Question
Question: Prior judges issued rulings concerning quarries; the madhhab is known not to validate sales of rights, and quarries are rights. What justifies those rulings? Are they valid?
Answer
Answer: The sale of rights is a matter of ijtihād; thus, one does not denounce a judge who ruled for its validity.
Moreover, judges may have considered custom among people regarding quarries and wild growth, noting that litigants willingly sought judgment according to that ʿurf, content with rulings issued on that basis. By submitting to the judge, they effectively ask to be judged by the prevailing custom;
the judge is thus like an agent for the disputants to resolve their matter by what they agreed to, not otherwise.
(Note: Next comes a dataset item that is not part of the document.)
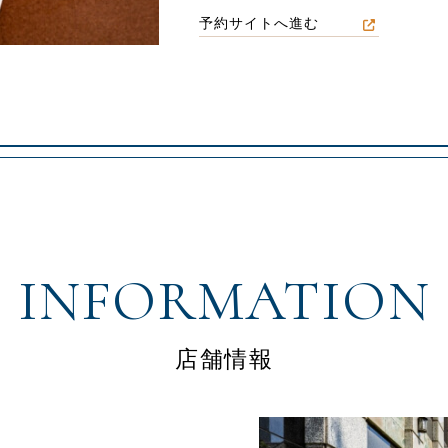
予約サイトへ進む
INFORMATION
店舗情報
The parties’ consent to be bound by custom gives the judge warrant to rule accordingly.
If it is said: Allah, Exalted is He, says, “Whoever does not judge by what Allah has sent down—they are disbelievers” [al-Māʾida:44].
We say: in such cases, judgment is by what Allah sent down, because the parties’ consent and commitment to the terms of ʿurf are a legal pathway for adjudication and binding orders: one litigant says, “If my opponent’s document is valid, I accept to hand over the disputed matter,” or “Let my opponent swear his deed is valid, and I will concede and relinquish my claim,” and the other opponent says like that, and the judge assesses the validity and priority of documents and when to require an oath.